HIV is a deadly and dangerous virus for several reasons. Recent research using mathematical models predicts that the rate of virus production during active infection is approximately 10.3 x 109 virions per day. Additionaly, the infected cells have a life span that averages 2.2 days (Schwartz and Nair, 1999). Moreover, HIV reverse transcriptase has a high rate of mutation in the DNA copies. Consequently, these traits of HIV produce a virus that is constantly changing and avoiding an adaptive immune response (www.aegis.com/)

Inhibitors of reverse transcriptase have been vital in the treatment of HIV. Reverse transcriptase inhibitors prevent viral reverse transcriptase from synthesizing and incorporating the viral RNA into the genomic DNA (www.aegis.com). Reverse transcriptase has been particularly effective because there is little interference with the synthesis of cellular DNA (Schwartz and Nair, 1999).

Perhaps the most popular reverse transcriptase inhibitor is ZDV (Retrovir), formerly known as AZT (Azido-thymidine). This drug is a thymidine analog and a natural precursor to DNA. Other popular reverse transcriptase inhibitors include didanosine (Videx), lamivudine (Epivir), stavudine (Zerit), and zacitabine (HIVID) (Carpenter et al., 1996).

An image from the protein data of HIV-1 reverse transcriptase (http://www.rcsb.org/pdb/).

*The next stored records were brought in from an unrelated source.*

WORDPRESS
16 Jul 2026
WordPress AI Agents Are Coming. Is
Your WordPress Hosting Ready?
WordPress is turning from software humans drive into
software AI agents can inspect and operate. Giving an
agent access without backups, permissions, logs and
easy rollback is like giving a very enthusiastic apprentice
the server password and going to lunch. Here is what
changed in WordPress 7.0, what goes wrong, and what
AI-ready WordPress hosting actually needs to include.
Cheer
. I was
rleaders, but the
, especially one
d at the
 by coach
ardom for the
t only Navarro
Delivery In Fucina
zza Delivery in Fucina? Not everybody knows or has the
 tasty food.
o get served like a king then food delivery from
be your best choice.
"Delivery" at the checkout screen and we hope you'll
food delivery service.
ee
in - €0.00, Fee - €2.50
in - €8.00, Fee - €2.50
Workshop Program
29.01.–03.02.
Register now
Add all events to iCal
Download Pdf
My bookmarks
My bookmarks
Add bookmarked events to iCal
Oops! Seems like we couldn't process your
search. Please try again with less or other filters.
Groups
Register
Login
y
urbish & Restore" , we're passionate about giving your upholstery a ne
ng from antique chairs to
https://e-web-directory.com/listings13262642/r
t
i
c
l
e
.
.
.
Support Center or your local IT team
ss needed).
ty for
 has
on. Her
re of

Protease inhibitors are another example of common antiretroviral drug therapy. As discussed previously, HIV uses the host cell to synthesize new HIV virions. Protease inhibitors block critical steps of post translational virion assembly which depend on proteolytic cleavage for activation (www.aegis.com/topics/basics/hivandaids.html). A common target of protease inhibitors is the envelope protein gp160, which must be fragmented into gp120 and gp41 in order to produce functional HIV. The popular protease inhibitors include indinavir (Crixivan), ritonavir (Norvir), nelfinavir (viracept), and saquinavir (Fortovase and Invirase) (Schwartz and Nair, 1999).

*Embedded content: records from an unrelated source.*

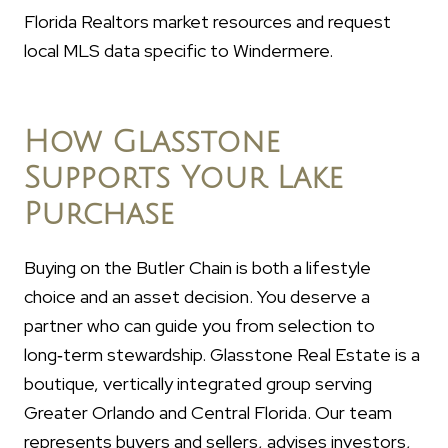
Florida Realtors market resources and request
local MLS data specific to Windermere.
How Glasstone
Supports Your Lake
Purchase
Buying on the Butler Chain is both a lifestyle
choice and an asset decision. You deserve a
partner who can guide you from selection to
long‑term stewardship. Glasstone Real Estate is a
boutique, vertically integrated group serving
Greater Orlando and Central Florida. Our team
represents buyers and sellers, advises investors,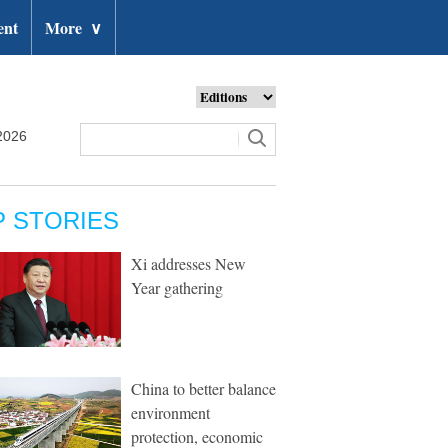
ent
More
∨
2026
P STORIES
Xi addresses New
Year gathering
China to better balance
environment
protection, economic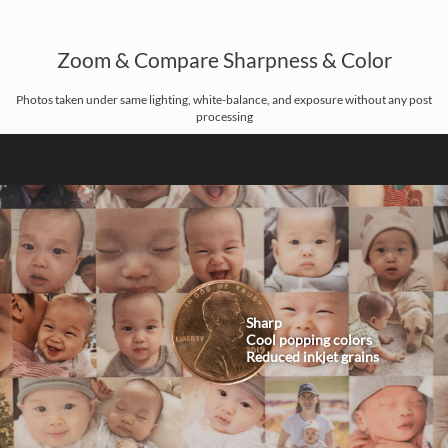
Zoom & Compare Sharpness & Color
Photos taken under same lighting, white-balance, and exposure without any post
processing
Sharp
Cool popping colors
Reduced inkjet grains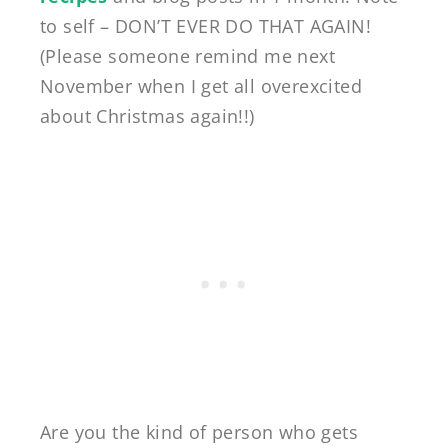
to self – DON’T EVER DO THAT AGAIN!
(Please someone remind me next
November when I get all overexcited
about Christmas again!!)
Are you the kind of person who gets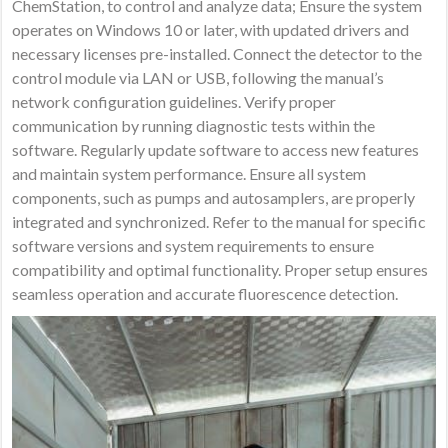
ChemStation, to control and analyze data; Ensure the system
operates on Windows 10 or later, with updated drivers and
necessary licenses pre-installed. Connect the detector to the
control module via LAN or USB, following the manual’s
network configuration guidelines. Verify proper
communication by running diagnostic tests within the
software. Regularly update software to access new features
and maintain system performance. Ensure all system
components, such as pumps and autosamplers, are properly
integrated and synchronized. Refer to the manual for specific
software versions and system requirements to ensure
compatibility and optimal functionality. Proper setup ensures
seamless operation and accurate fluorescence detection.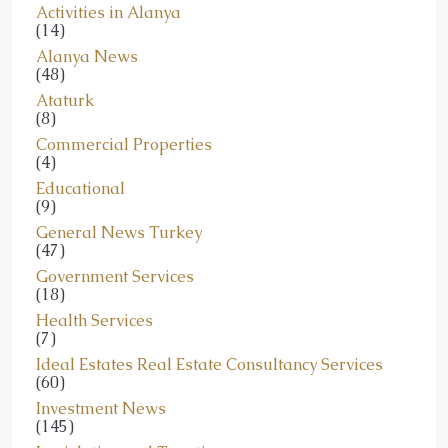
Activities in Alanya
(14)
Alanya News
(48)
Ataturk
(8)
Commercial Properties
(4)
Educational
(9)
General News Turkey
(47)
Government Services
(18)
Health Services
(7)
Ideal Estates Real Estate Consultancy Services
(60)
Investment News
(145)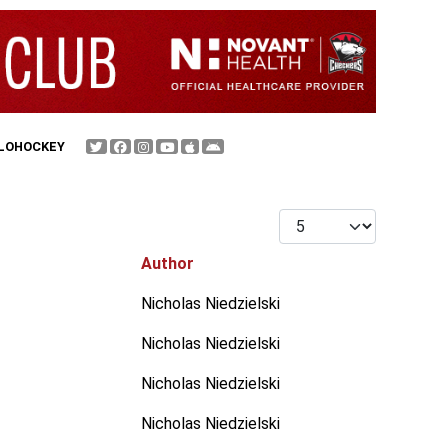
FLOHOCKEY
Display #
Author
Nicholas Niedzielski
Nicholas Niedzielski
Nicholas Niedzielski
Nicholas Niedzielski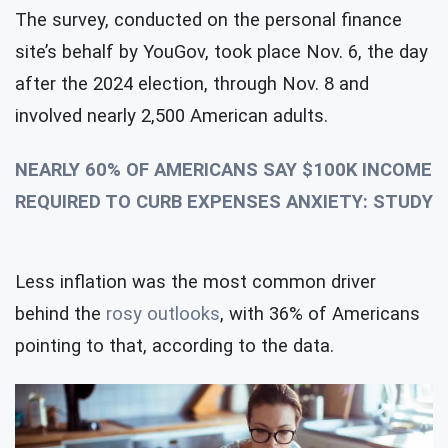
The survey, conducted on the personal finance
site’s behalf by YouGov, took place Nov. 6, the day
after the 2024 election, through Nov. 8 and
involved nearly 2,500 American adults.
NEARLY 60% OF AMERICANS SAY $100K INCOME
REQUIRED TO CURB EXPENSES ANXIETY: STUDY
Less inflation was the most common driver
behind the
rosy outlooks
, with 36% of Americans
pointing to that, according to the data.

Treatment of HIV with monotherapy (one drug) in not effective due to the rapid mutation and proliferation of HIV (Schwartz and Nair, 1999). The most recent research in this field has suggested that multidrug therapy targeting HIV reverse transcriptase and proteases is the most effective treatment. However, taking a reverse transcriptase inhibitor and protease inhibitor does not ensure an immune recovery from HIV. The drugs for each category must be changed frequently in order to avoid HIV immunity to the drugs (Stine, 1999).